Aim of the exercise: Every line below from the one containing "Проспект Ветеранов" through the one containing "Actualización de sistema" is to be printed exactly, with the pictures omitted.

[Start of section]

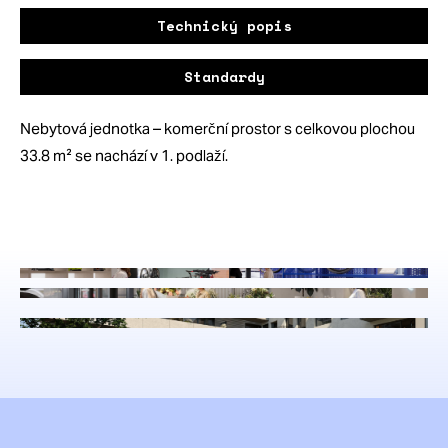
Technický popis
Standardy
Nebytová jednotka – komerční prostor s celkovou plochou
33.8 m² se nachází v 1. podlaží.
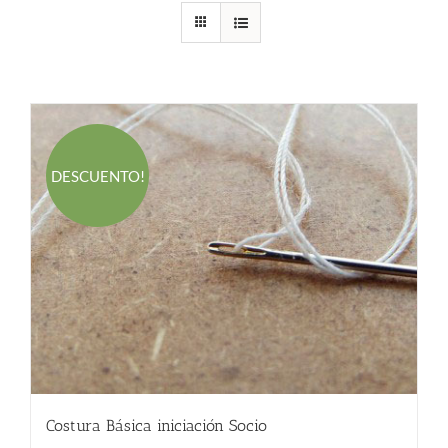
DESCUENTO!
Costura Básica iniciación Socio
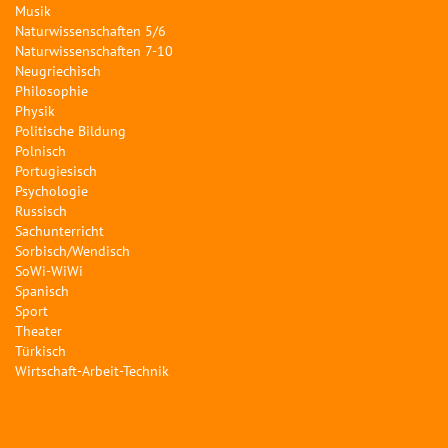
Musik
Naturwissenschaften 5/6
Naturwissenschaften 7-10
Neugriechisch
Philosophie
Physik
Politische Bildung
Polnisch
Portugiesisch
Psychologie
Russisch
Sachunterricht
Sorbisch/Wendisch
SoWi-WiWi
Spanisch
Sport
Theater
Türkisch
Wirtschaft-Arbeit-Technik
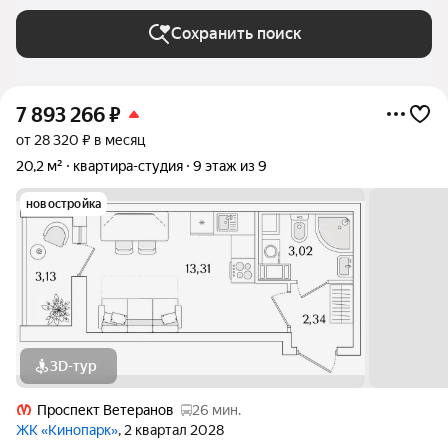
Сохранить поиск
7 893 266
₽
от 28 320 ₽ в месяц
20,2 м²
квартира-студия
9 этаж из 9
новостройка
3D-тур
Проспект Ветеранов
26 мин.
ЖК «Кинопарк»
, 2 квартал 2028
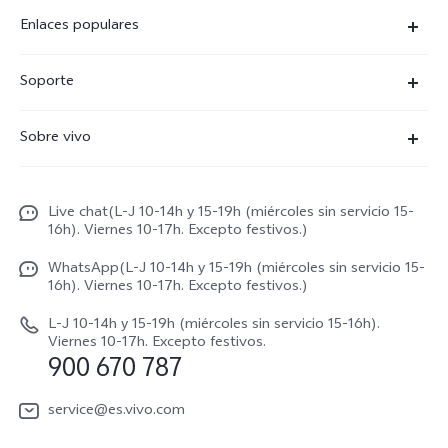
Enlaces populares
X300 Ultra
Soporte
X300 Pro
Preguntas frecuentes
Sobre vivo
X300
Centros de servicio
Noticias
X300 FE
Autenticación de IMEI
Live chat(L-J 10-14h y 15-19h (miércoles sin servicio 15-
Netiqueta vivo
V70 5G
16h). Viernes 10-17h. Excepto festivos.)
Gestión de reparaciones
Avisos legales
V70 FE
WhatsApp(L-J 10-14h y 15-19h (miércoles sin servicio 15-
Manual de usuario
16h). Viernes 10-17h. Excepto festivos.)
Acerca de nosotros
V70 Lite 5G
Actualización de sistema
L-J 10-14h y 15-19h (miércoles sin servicio 15-16h).
Sostenibilidad
Viernes 10-17h. Excepto festivos.
Y31 5G
900 670 787
Actualizar registro
Centro de privacidad de vivo
Y21 5G
Instrucciones de Garantía
service@es.vivo.com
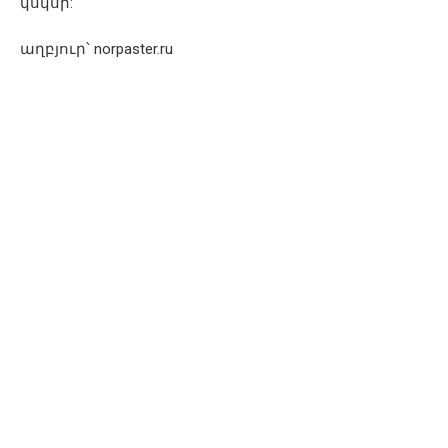
կսկսի:
աղբյուր՝ norpaster.ru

[End of section]

Written answer:
Проспект Ветеранов
26 мин.
ЖК «Кинопарк»
, 2 квартал 2028
Enlaces populares
X300 Ultra
Soporte
X300 Pro
Preguntas frecuentes
Sobre vivo
X300
Centros de servicio
Noticias
X300 FE
Autenticación de IMEI
Live chat(L-J 10-14h y 15-19h (miércoles sin servicio 15-
Netiqueta vivo
V70 5G
16h). Viernes 10-17h. Excepto festivos.)
Gestión de reparaciones
Avisos legales
V70 FE
WhatsApp(L-J 10-14h y 15-19h (miércoles sin servicio 15-
Manual de usuario
16h). Viernes 10-17h. Excepto festivos.)
Acerca de nosotros
V70 Lite 5G
Actualización de sistema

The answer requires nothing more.